6o. Farnham's Description of Francis Payette. -"Mr. Payette .. . received us with every mark of kindness; gave our horses to the care of his servants, and introduced us immediately to the chairs, table, and edibles of his apartments. He . . . is a merry, fat old gentleman of fifty, who, although in the wilderness all the best years of his life, has retained that manner of benevolence in trifles, of seating and serving you at table, of directing your attention continually to some little matter of interest, so strikingly agreeable in that mercurial [French-Canadian] people.

"The 14th and 15th [of September, 1839] were spent very pleasantly with this gentleman. During that time he feasted us with excellent bread, and butter made from an American cow, obtained from some of the missionaries; with baked, boiled, fried, and broiled salmon – and, at my request, with some of his adventures in the wilderness. On the i6th . . . a 'bon jour' having been returned by Mons. Payette, with the additional kind wish of a 'bon. voyage' to us over the mountains, we left the old gentleman to his solitary domain."

61. The Last Years of the Hudson's Bay Company in Idaho. - Although the Treaty of 1846 transferred to the United States title to that portion of the Oregon country lying south of the 49th parallel, yet the British flag with the letters H. B. C. (Hudson's Bay Company) woven in its folds continued to float over Fort Hall and Fort Boise for several years.

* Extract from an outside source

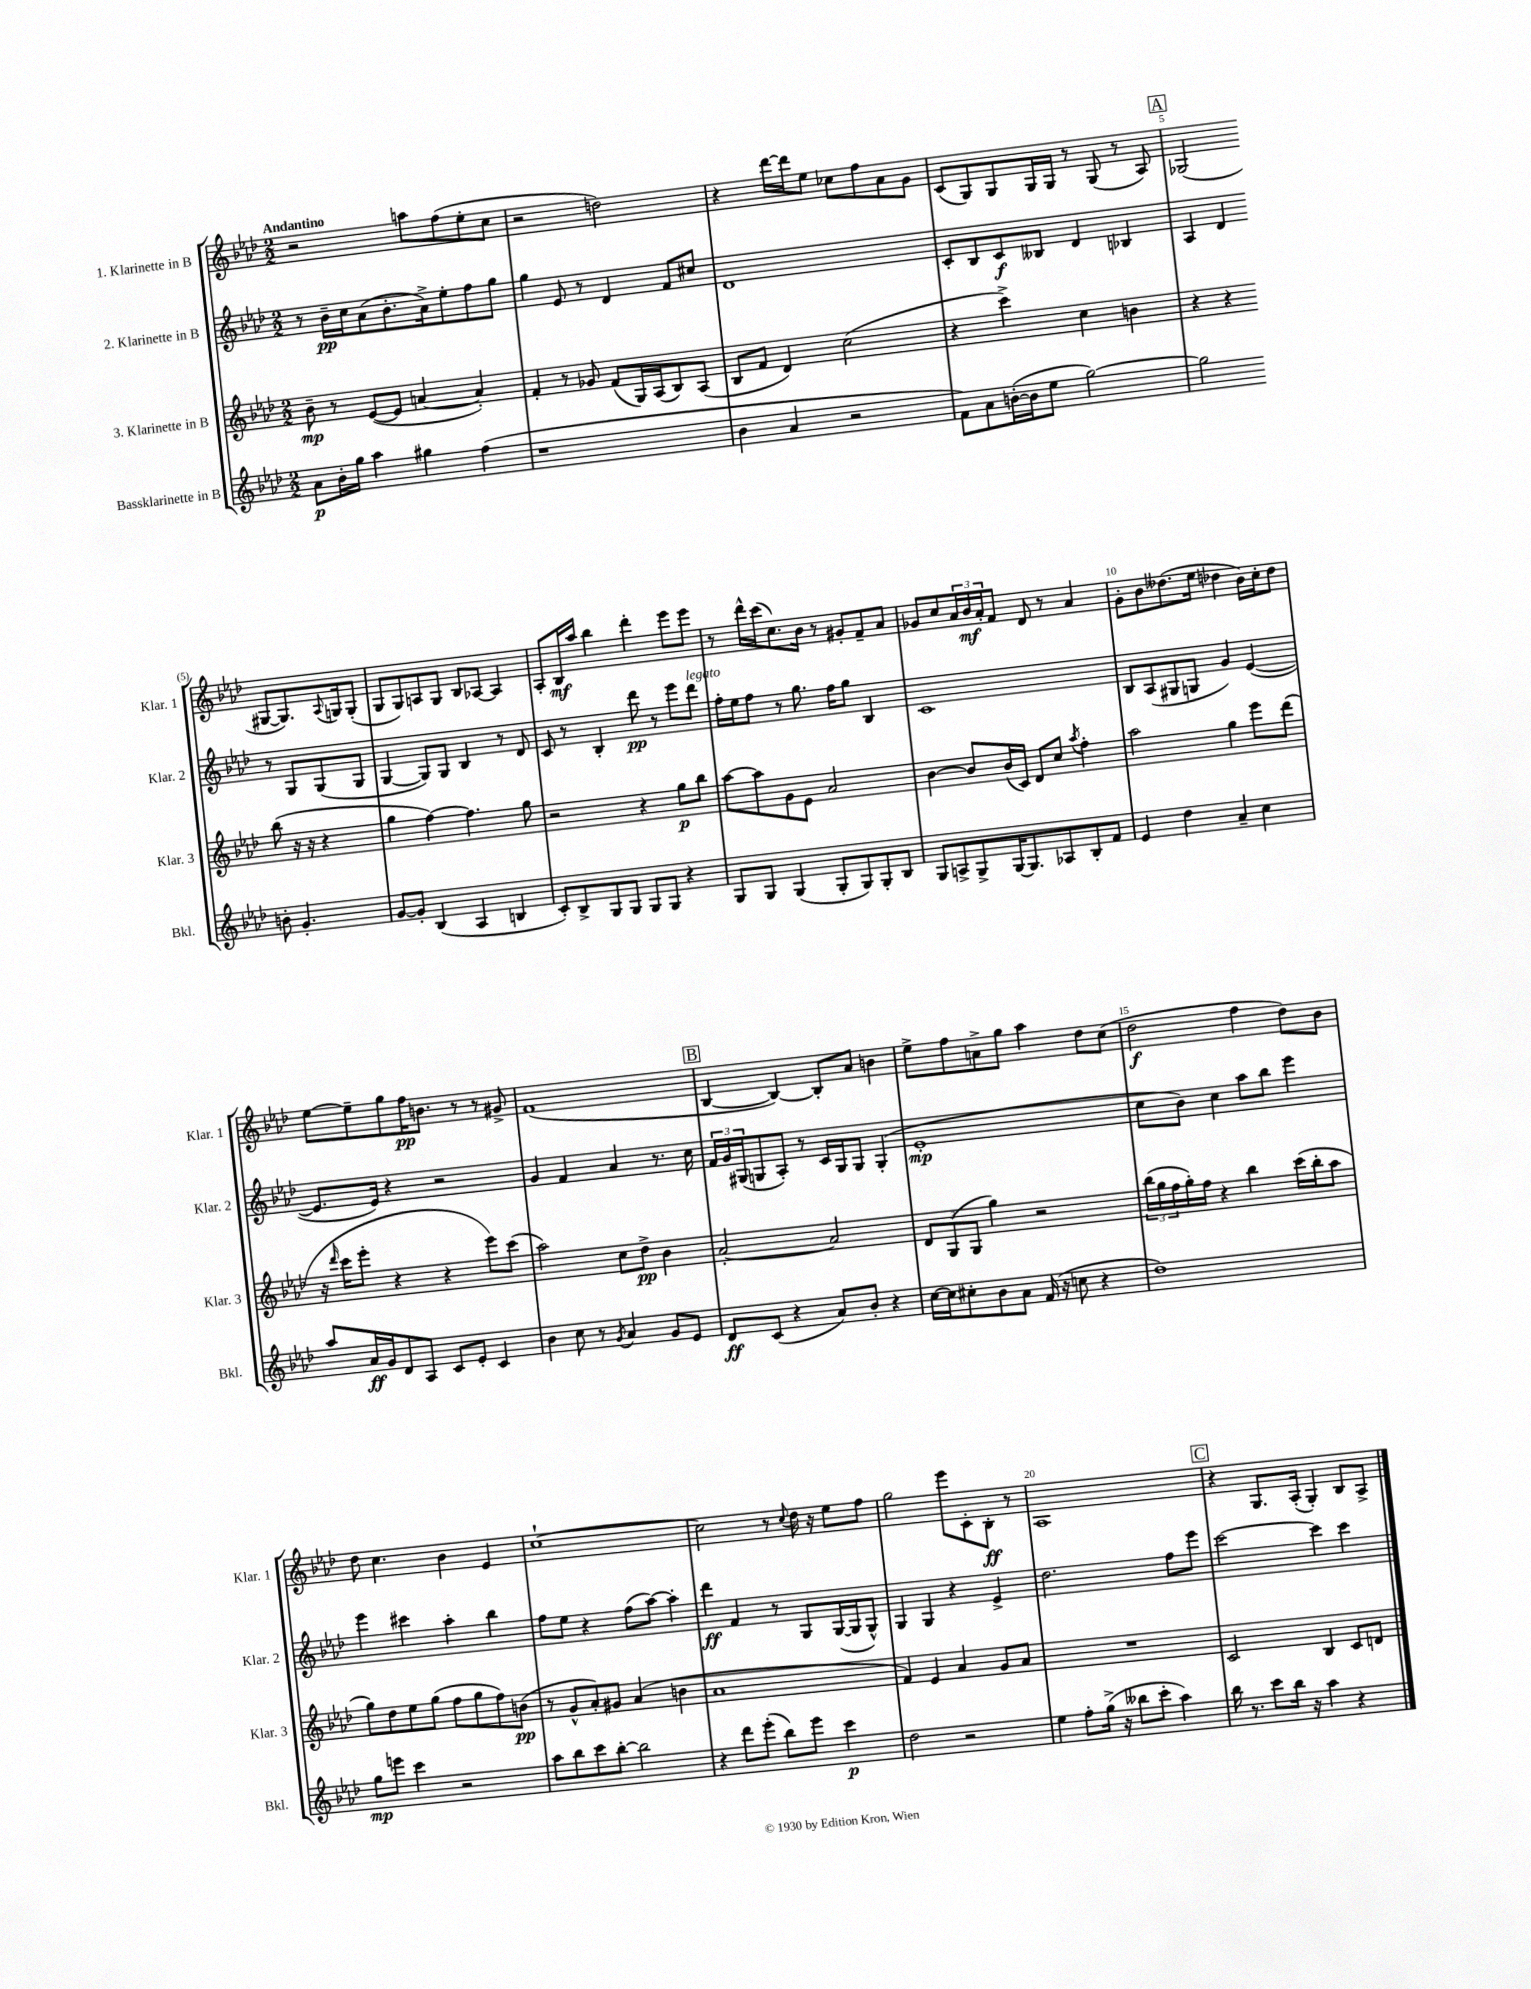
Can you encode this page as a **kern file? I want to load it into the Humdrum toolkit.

Upon the breaking out of the Indian wars of 1855, these historic Idaho posts were abandoned. It was not until 1869 that the United States agreed to reimburse the Hudson's Bay Company for her possessory rights in Idaho, Oregon, and Washington. In its later years the company engaged in merchandising with the emigrants, retired trappers, and the Indians, and in cattle-raising more than in gathering fur.